心筋橋はほとんど左前下行枝にのみ認められる。 心筋線維は.前下行枝と後下行枝では血管の長軸に対してほぼ直角に.右室前枝と左室前枝ではより小さな角度で配向している。 心臓が収縮すると.心筋橋が壁側冠動脈を圧迫し.さらに内腔が狭くなる。 心筋橋が長く太いほど.心筋線維と血管の角度が大きくなり.壁側冠動脈の狭窄がひどくなると.遠位心筋の虚血.さらには心筋梗塞が引き起こされることになる。 冠動脈の供給は拡張期であり.心筋ブリッジは「収縮期圧縮」を起こすため.従来は心筋の血液供給に対する効果は限定的と考えられていた。 冠動脈内機能および画像診断.特に冠動脈内ドップラー技術の進歩により.心筋ブリッジの臨床的意義はますます理解されてきている。

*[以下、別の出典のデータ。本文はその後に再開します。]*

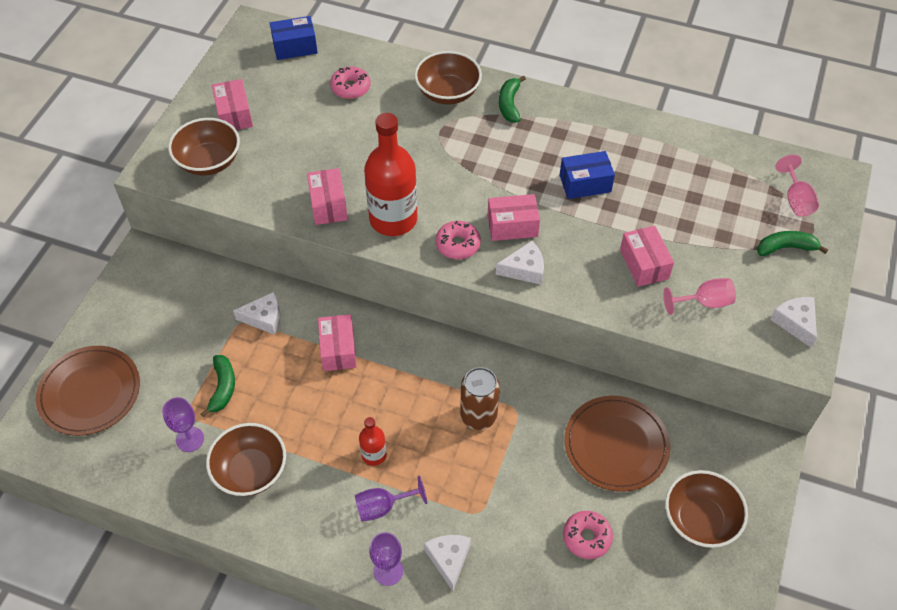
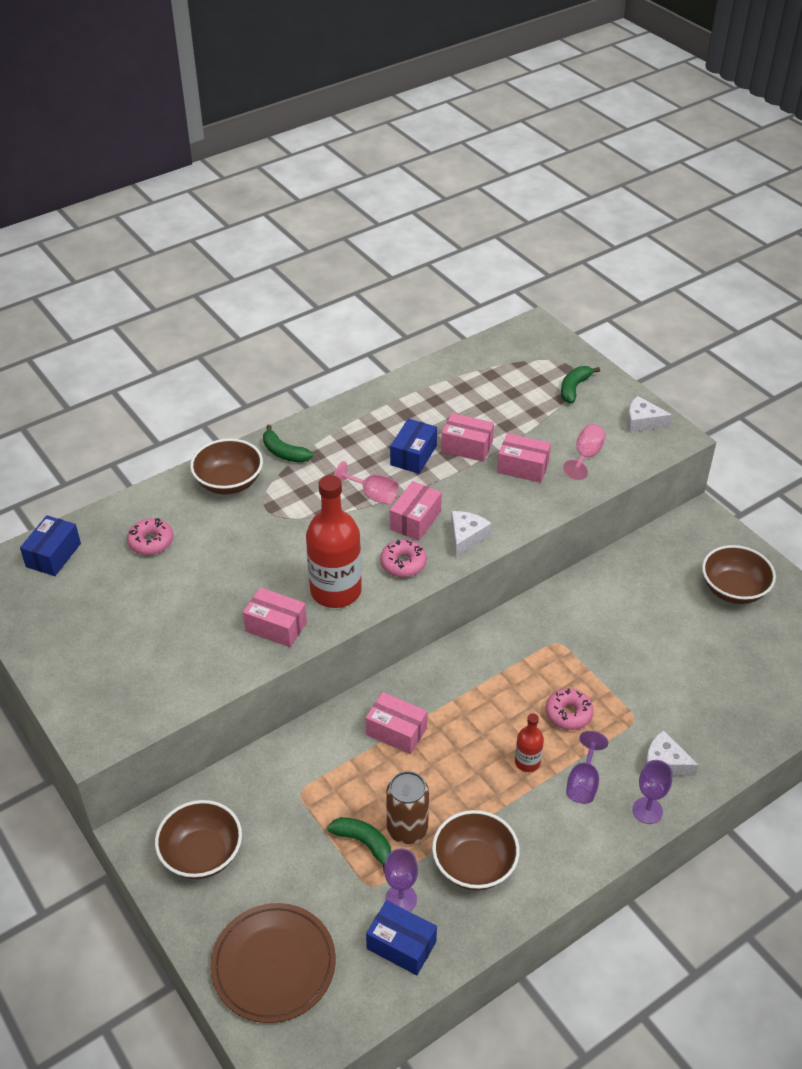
camera: 55 degrees left, 10 degrees down
(151, 462) = (401, 945): none -> blue box
(209, 161) = (131, 690): brown bowl -> brown bowl (202, 854)
(234, 114) = (91, 642): pink box -> pink box (467, 447)
(264, 318) = (312, 770): white cheese -> none
(478, 416) = (544, 670): brown can -> brown can (407, 829)
(587, 537) = (704, 663): pink donut -> pink donut (568, 714)
(616, 445) = (636, 600): brown plate -> none
(795, 200) = (536, 358): pink goblet -> pink goblet (373, 495)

最近の研究では.心筋ブリッジによる収縮期圧縮が.患者の冠動脈の拡張期貯蔵機能を著しく低下させ.心筋虚血.心筋梗塞.突然死などの重大な心血管イベントの引き金となることが明らかにされています。 肥大型心筋症やタコツボ心筋症の中には.心筋ブリッジを伴うものがあります。 治療方針の決定には.患者の臨床症状.収縮期圧縮の長さ.心筋ブリッジ指数(心筋ブリッジの深さと長さの積)を基にした総合的な評価が必要である。 このような患者には血管拡張薬を使用せず.β遮断薬を使用し.必要であれば手術が望ましい。
4.心筋の心膜疾患
心筋炎.高血圧性心疾患.肥大型心筋症.拡張型心筋症.心筋アミロイドーシス.水虫.タコツボ心筋症.心膜炎など様々な心筋心膜疾患が.心筋心膜や微小血管の構造・機能異常により.狭心症発作を引き起こすことがあります。 微小血管の構造的・機能的異常には.内皮機能不全.心筋の間質・血管周囲の線維化.毛細血管の菲薄化.動脈硬化の進展が含まれる。 このうち.小動脈の閉塞と毛細血管の菲薄化は.微小循環の血流動態に影響を与える独立した要因である。
その主な仕組みは次の通りです。
(i)微小血管の機能低下。
心筋の肥大・過形成と血液供給の増加のミスマッチ。
(iii) 複合型心筋ブリッジ。
(iv) 心筋の酸素消費量の増加を伴う左室流出路の閉塞。
冠動脈の拡張期予備能が低下している。 心臓磁気共鳴画像と核融合画像のストレステストの診断と鑑別診断の価値が最も顕著である。
5)大動脈(弁)疾患
大動脈弁の狭窄や機能不全は.特に変性心疾患のある高齢者において.冠動脈灌流の不足と心筋肥大による酸素消費量の増加に関連した狭心症を引き起こす。 大動脈縦裂が冠動脈開口部に蓄積すると.開口部の血流が阻害され.著しい心筋虚血.さらには心筋梗塞の発生や突然死にもつながります。 また.僧帽弁逸脱.大動脈弁奇形.大動脈洞動脈瘤破裂などが狭心症発作を併発することがあります。 大動脈およびその弁膜症は.突然死の危険性が高く.ほとんどが積極的な臨床介入を必要とします。
6.早期再分極症候群と不整脈
早期再分極症候群.急速あるいは緩徐な不整脈は.狭心症発作を誘発あるいは増悪させることがある。 治療戦略は.臨床的なリスク層別化に従って決定する必要があります。
7.心臓外疾患
逆流性食道炎.肋軟骨炎.肺炎.重度の貧血.心臓神経障害など.消化器.呼吸器.皮膚軟部組織.全身に及ぶ様々な疾患が胸痛の原因となることがあります。